Requirements
**a)** Return the stretch of the piece on Leila Guerriero from "In today's journalism, the" through "she was young.".
**b)** Rewrite the shape-movement entries with "rotated" replaced by "turned" and everything else unchanged. Leave out the picture lines.
*** Given text ***
In today's journalism, the quick and the visual prevails. Nobody seems willing to spend a lot of time reading an article anymore. But, according to Argentinian journalist Leila Guerriero (born in Junín, province of Buenos Aires, in 1967), a champion of journalism in Latin America, the situation is not that different from when she was young.

“There has always been a certain 'reading crisis,' even when I started in this profession more than 25 years ago, and social media did not even exist,” she said during a book presentation in Madrid in May.

 The “reading crisis” may have started even earlier:

"When I was a child, around 8 years old, I was already an avid reader, but my friends from school did not read. I did not grow up in a reading world. That did not happen until I was 20 years old, when I was already at the university," said the well-known Argentine journalist on the occasion of the second edition of her non-fiction book “Plano Americano,” a compilation of profiles of prominent figures of the culture world in Latin America (only available in Spanish).

"The reading indexes in Latin America were always low," said Guerriero. "So if someone starts writing with the purpose of 'conquering' the reader, or trying to give him some kind of educational or teaching lesson, I would say it's not useful... This is not the task of journalism, but rather of the state, which is responsible for education." 

Quality is the secret

With more than 25 years of experience on her back, Guerriero has written for several media outlets, such as La Nación and Rolling Stone (Argentina); El Malpensante (Colombia); the newspaper El Mercurio (Chile); the newspaper El Universal and the magazine Gatopardo (Mexico). She is also the author of several reporting books, such as "Los suicidas del fin del mundo," "Frutos extraños," and "Plano americano," which has just been reissued by Anagrama Publishing House (available in the U.S. from August 30, only in Spanish at the moment).

In the United States, Guerriero is known mainly for her books translated to English, such as "A Simple Story: The Last Malambo," where she recounts life in a town in the interior of Argentina focusing on a local dance contest (malambo is a traditional dance among the Argentine gauchos).
*** Records ***
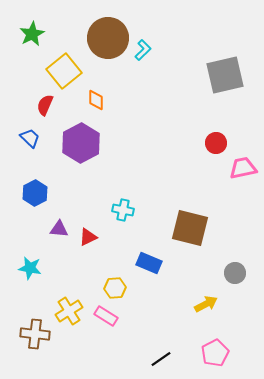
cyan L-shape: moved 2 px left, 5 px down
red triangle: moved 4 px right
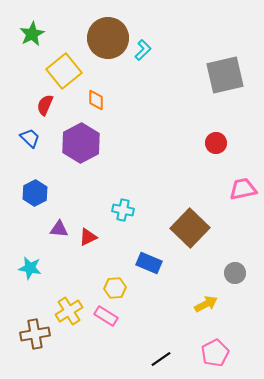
pink trapezoid: moved 21 px down
brown square: rotated 30 degrees clockwise
brown cross: rotated 16 degrees counterclockwise
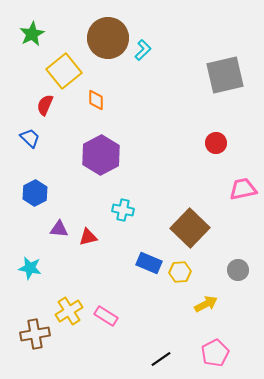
purple hexagon: moved 20 px right, 12 px down
red triangle: rotated 12 degrees clockwise
gray circle: moved 3 px right, 3 px up
yellow hexagon: moved 65 px right, 16 px up
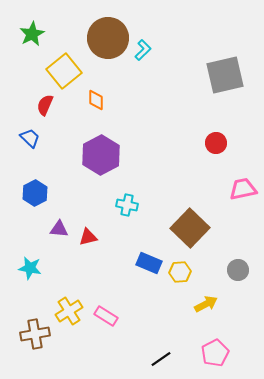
cyan cross: moved 4 px right, 5 px up
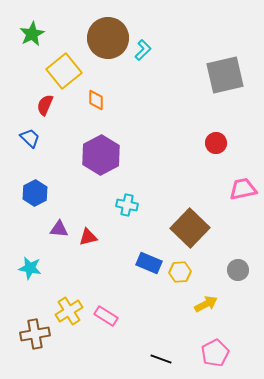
black line: rotated 55 degrees clockwise
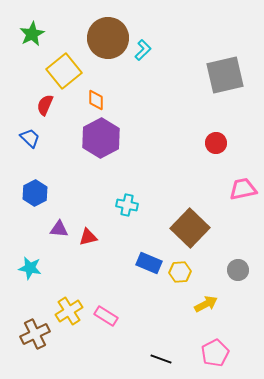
purple hexagon: moved 17 px up
brown cross: rotated 16 degrees counterclockwise
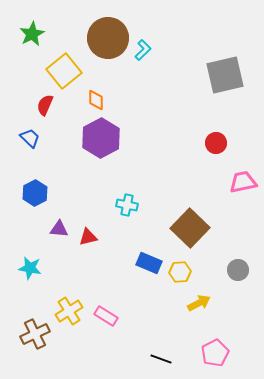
pink trapezoid: moved 7 px up
yellow arrow: moved 7 px left, 1 px up
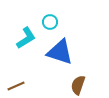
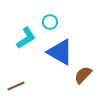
blue triangle: rotated 12 degrees clockwise
brown semicircle: moved 5 px right, 10 px up; rotated 24 degrees clockwise
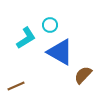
cyan circle: moved 3 px down
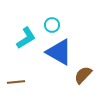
cyan circle: moved 2 px right
blue triangle: moved 1 px left
brown line: moved 4 px up; rotated 18 degrees clockwise
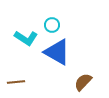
cyan L-shape: rotated 65 degrees clockwise
blue triangle: moved 2 px left
brown semicircle: moved 7 px down
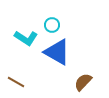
brown line: rotated 36 degrees clockwise
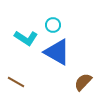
cyan circle: moved 1 px right
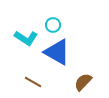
brown line: moved 17 px right
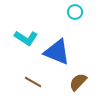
cyan circle: moved 22 px right, 13 px up
blue triangle: rotated 8 degrees counterclockwise
brown semicircle: moved 5 px left
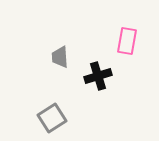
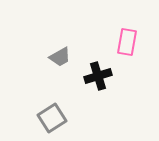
***
Answers per task
**a)**
In today's journalism, the quick and the visual prevails. Nobody seems willing to spend a lot of time reading an article anymore. But, according to Argentinian journalist Leila Guerriero (born in Junín, province of Buenos Aires, in 1967), a champion of journalism in Latin America, the situation is not that different from when she was young.

**b)**
cyan L-shape: moved 2 px left, 5 px down
red triangle: moved 4 px right
pink trapezoid: moved 21 px down
brown square: turned 30 degrees clockwise
brown cross: turned 16 degrees counterclockwise
purple hexagon: moved 20 px right, 12 px down
red triangle: turned 12 degrees clockwise
gray circle: moved 3 px right, 3 px up
yellow hexagon: moved 65 px right, 16 px up
cyan cross: moved 4 px right, 5 px up
black line: turned 55 degrees clockwise
purple hexagon: moved 17 px up
brown cross: turned 16 degrees counterclockwise
pink trapezoid: moved 7 px up
yellow arrow: moved 7 px left, 1 px up
blue triangle: turned 12 degrees clockwise
brown semicircle: moved 5 px right, 10 px up; turned 24 degrees clockwise
cyan circle: moved 3 px down
cyan circle: moved 2 px right
blue triangle: moved 1 px left
brown line: moved 4 px up; turned 18 degrees clockwise
cyan L-shape: turned 65 degrees clockwise
blue triangle: moved 2 px left
brown semicircle: moved 7 px down
brown line: turned 36 degrees clockwise
cyan circle: moved 1 px right
brown line: moved 17 px right
cyan circle: moved 22 px right, 13 px up
blue triangle: turned 8 degrees counterclockwise
brown semicircle: moved 5 px left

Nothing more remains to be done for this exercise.